Search This Site
By Randal L. Schwartz
Back in my April 1997 column ("A Web-Search CGI"), I provided a simple script that searched the text of the programs I've written for this column over the years. Recently, I've been hacking my overall Web site design, and thought it would be cool to be able to search my entire site. The program of that column could do the trick, but only if I never planned on getting anything else done with my Web server box again, because it would be expensive to search everything.
But I thought to myself, hey, the big search engines have already come to my site, fetched all the pages I want to have searched, and indexed them for me. Furthermore, they have more spare CPU cycles than I have, and it'd be nice to take advantage of that.

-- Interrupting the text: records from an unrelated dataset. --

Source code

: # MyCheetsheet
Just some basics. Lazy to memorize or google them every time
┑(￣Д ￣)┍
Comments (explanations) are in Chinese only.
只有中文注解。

And then I remembered that many of the search engines provide a way to instruct the returned values to have a specific URL or site value. I could use this to my advantage to create a wrapper that uses the big search engine to return hits only on my site!
The upside of this approach is that I leverage off existing work, and someone else's disk and CPU. The downside is that the spiders don't visit very often, so new material is likely to be missed in such an index. But for mostly static or old pages, the trade-off is often worth debating.
Of course, Perl can pass the proper values in to the search engine's form-response CGI programs, but the answer comes back as HTML. It's a mess to figure out which part of that HTML is a link to some hit, and which part is simply a link to an ad or something.<>